Former England international footballer Gary Neville says his refusal to sing God Save the Queen during the Euro 96 tournament was due to a protest against the Football Association.
A video of the ex-Manchester United right-back standing in stony silence while the national anthem played has resurfaced online recently, after football fans argued over Liverpool defender Trent Alexander-Arnold staying quiet while his team-mates sang during England’s recent Nations League fixture against Hungary on 4 June.
Some Liverpool fans booed the anthem when it was played ahead of the Carabao Cup and FA Cup finals against Chelsea earlier this year, with manager Jurgen Klopp calling the club’s supporters ‘wonderful people’ who ‘had a reason to boo.’
Neville, though, says he regrets not signing the anthem during the tournament held on home soil, calling it a ‘big mistake’ which was due to his ‘stubbornness.’
The Sky Sports pundit explained that he didn’t sing the album on his England debut because he was concentrating on focusing his mind, and then refused to do so afterwards when FA boss Geoff Thompson told him: ‘You must sing the anthem.’

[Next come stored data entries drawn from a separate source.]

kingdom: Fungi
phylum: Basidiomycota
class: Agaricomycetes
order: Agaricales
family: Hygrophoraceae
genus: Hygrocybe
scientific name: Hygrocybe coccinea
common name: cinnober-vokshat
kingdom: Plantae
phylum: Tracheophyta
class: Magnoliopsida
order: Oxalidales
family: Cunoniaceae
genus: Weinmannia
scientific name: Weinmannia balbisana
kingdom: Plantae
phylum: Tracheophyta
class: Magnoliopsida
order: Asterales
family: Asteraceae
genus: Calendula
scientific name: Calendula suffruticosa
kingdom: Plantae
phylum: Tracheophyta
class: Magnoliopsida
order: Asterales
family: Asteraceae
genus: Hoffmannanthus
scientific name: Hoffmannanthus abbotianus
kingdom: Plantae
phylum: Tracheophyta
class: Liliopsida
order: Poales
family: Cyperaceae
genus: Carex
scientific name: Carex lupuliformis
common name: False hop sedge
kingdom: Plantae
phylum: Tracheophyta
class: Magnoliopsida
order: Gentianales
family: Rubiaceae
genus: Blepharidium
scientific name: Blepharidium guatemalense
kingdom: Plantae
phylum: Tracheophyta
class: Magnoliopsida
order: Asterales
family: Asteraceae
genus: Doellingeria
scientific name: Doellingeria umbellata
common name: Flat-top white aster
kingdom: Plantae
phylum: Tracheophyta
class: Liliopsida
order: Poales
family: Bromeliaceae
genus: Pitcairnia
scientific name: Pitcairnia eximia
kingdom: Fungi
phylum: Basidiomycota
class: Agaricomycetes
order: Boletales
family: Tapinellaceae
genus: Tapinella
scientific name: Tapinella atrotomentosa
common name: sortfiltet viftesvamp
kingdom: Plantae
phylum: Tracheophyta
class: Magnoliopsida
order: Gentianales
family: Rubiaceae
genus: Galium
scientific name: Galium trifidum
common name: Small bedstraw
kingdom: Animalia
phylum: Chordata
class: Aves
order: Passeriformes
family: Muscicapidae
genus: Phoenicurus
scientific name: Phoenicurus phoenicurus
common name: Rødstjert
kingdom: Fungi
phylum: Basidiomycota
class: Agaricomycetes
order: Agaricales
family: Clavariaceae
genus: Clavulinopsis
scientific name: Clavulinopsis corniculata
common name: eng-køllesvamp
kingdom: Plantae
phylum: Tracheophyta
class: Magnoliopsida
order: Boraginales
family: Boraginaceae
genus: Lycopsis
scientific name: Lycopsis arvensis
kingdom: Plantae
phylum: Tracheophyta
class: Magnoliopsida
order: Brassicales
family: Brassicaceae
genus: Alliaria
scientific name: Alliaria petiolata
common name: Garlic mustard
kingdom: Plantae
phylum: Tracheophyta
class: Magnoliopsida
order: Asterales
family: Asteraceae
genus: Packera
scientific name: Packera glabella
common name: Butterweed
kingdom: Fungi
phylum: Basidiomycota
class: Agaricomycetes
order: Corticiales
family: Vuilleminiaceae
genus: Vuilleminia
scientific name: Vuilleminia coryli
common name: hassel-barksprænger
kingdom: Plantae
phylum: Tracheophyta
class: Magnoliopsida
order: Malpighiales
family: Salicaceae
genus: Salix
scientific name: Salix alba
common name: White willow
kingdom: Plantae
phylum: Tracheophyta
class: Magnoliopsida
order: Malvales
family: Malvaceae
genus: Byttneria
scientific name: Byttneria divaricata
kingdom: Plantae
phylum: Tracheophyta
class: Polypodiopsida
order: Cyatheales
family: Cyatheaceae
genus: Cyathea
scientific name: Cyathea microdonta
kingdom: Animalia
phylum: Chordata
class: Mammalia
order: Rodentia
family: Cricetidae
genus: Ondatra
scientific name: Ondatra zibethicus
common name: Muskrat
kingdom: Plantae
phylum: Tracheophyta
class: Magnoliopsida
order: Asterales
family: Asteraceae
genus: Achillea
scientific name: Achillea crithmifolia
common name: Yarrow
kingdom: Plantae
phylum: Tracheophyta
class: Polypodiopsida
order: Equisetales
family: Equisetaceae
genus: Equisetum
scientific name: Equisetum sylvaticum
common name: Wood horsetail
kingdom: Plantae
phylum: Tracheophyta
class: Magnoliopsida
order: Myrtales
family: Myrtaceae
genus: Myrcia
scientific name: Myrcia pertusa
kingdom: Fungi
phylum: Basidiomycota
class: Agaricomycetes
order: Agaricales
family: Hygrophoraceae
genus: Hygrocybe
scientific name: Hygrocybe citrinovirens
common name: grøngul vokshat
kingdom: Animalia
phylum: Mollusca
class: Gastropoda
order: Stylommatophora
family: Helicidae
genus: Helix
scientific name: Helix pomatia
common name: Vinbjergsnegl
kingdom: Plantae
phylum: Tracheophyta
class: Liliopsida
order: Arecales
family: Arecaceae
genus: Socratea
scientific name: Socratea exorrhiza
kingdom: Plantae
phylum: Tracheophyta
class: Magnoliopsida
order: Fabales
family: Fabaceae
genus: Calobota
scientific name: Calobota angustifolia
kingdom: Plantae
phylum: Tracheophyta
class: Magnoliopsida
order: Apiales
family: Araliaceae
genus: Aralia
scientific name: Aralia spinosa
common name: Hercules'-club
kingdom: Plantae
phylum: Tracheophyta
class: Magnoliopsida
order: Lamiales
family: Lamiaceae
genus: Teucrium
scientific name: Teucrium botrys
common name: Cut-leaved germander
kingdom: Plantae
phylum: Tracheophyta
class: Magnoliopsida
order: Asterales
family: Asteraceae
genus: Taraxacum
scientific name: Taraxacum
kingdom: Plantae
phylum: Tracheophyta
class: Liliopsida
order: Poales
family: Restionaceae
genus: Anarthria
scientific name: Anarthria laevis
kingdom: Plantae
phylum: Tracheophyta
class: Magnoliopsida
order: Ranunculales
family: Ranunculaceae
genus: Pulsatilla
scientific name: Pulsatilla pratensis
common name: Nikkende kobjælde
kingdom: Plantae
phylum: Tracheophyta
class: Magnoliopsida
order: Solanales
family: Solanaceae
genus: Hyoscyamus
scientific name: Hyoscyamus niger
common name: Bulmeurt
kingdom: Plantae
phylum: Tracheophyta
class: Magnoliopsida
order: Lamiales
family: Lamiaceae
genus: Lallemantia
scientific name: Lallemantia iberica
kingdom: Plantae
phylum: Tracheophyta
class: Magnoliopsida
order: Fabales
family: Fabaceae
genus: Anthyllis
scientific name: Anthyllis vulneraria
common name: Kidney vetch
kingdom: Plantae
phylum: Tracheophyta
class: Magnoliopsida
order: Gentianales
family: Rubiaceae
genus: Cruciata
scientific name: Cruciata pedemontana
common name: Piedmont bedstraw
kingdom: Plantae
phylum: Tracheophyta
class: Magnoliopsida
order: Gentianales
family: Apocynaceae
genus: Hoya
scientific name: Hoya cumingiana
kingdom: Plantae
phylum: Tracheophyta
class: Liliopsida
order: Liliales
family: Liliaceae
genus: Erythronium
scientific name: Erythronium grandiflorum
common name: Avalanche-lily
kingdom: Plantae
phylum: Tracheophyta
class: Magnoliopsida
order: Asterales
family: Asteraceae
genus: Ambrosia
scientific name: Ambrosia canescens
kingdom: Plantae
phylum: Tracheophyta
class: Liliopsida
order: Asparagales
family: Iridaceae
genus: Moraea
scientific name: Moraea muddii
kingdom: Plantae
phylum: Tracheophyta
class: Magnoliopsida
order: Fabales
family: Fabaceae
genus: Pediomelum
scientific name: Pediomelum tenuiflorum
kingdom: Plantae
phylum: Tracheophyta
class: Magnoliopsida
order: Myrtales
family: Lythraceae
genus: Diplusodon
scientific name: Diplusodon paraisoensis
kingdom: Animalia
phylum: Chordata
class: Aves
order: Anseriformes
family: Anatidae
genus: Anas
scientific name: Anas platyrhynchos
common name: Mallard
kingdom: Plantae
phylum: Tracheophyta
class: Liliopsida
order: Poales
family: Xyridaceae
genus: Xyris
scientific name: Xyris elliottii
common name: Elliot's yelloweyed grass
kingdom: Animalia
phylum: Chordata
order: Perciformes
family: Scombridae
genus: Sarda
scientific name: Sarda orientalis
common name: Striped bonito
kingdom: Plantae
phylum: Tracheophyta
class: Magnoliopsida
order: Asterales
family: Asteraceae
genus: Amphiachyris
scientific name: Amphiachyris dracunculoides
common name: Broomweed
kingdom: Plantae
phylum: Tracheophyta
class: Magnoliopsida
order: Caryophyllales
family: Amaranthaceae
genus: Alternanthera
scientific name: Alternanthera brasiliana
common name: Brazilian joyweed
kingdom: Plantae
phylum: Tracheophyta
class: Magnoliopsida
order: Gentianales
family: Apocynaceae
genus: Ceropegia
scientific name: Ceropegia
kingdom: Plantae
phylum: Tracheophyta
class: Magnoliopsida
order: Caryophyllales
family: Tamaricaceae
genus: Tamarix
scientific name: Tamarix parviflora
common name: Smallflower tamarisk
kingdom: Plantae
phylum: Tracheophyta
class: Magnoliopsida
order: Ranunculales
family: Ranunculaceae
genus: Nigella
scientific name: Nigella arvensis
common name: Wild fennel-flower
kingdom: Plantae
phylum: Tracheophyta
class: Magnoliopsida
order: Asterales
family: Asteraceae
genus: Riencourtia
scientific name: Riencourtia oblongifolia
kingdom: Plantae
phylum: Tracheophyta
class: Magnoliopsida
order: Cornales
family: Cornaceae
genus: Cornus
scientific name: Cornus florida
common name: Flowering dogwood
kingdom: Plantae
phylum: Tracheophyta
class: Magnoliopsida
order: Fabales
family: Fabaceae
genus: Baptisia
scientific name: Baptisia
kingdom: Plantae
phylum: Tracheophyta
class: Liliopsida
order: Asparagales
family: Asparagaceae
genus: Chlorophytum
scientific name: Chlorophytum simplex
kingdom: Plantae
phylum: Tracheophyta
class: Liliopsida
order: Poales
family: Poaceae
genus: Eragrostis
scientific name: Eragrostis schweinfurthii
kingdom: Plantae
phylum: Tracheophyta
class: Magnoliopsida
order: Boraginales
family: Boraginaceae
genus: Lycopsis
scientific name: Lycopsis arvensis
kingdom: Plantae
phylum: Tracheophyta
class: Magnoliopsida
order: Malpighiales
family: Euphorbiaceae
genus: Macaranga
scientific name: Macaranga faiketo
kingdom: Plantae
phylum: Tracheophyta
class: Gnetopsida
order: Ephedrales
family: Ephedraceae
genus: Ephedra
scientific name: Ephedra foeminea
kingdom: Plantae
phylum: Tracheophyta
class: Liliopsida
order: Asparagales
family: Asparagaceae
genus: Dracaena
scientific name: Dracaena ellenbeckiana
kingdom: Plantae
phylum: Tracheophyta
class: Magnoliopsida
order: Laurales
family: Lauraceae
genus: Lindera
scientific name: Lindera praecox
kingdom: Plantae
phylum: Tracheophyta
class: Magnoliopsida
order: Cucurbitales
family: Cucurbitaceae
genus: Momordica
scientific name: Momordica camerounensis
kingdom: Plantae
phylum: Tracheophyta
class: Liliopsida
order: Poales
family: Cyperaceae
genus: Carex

‘I didn’t sing it the first time I played for England, partly because I thought “I’m serious about my work and I’m not singing before a game”. I said “I’m not being told by some suits what to do”.’
Neville gave further insight into his dealing with Thompson on the matter in a 2011 Daily Mail column.
‘He [Thompson] only ever sought out one conversation with me,’ Neville recalled. ‘Did he want to pick my brains on World Cup preparation? Or ask how the FA could help behind the scenes? No, Mr Thompson wanted to know why I didn’t sing the National Anthem.
‘”Gary, we’d rather appreciate it if you joined in,” he said. I had to politely explain that no disrespect was intended, I preferred to spend those few minutes, as I’d done all my career, focusing on the match. And that was the extent of my dealings with the chairman of the FA.’
47-year-old Neville made a total of 85 England appearances between 1995 and 2007.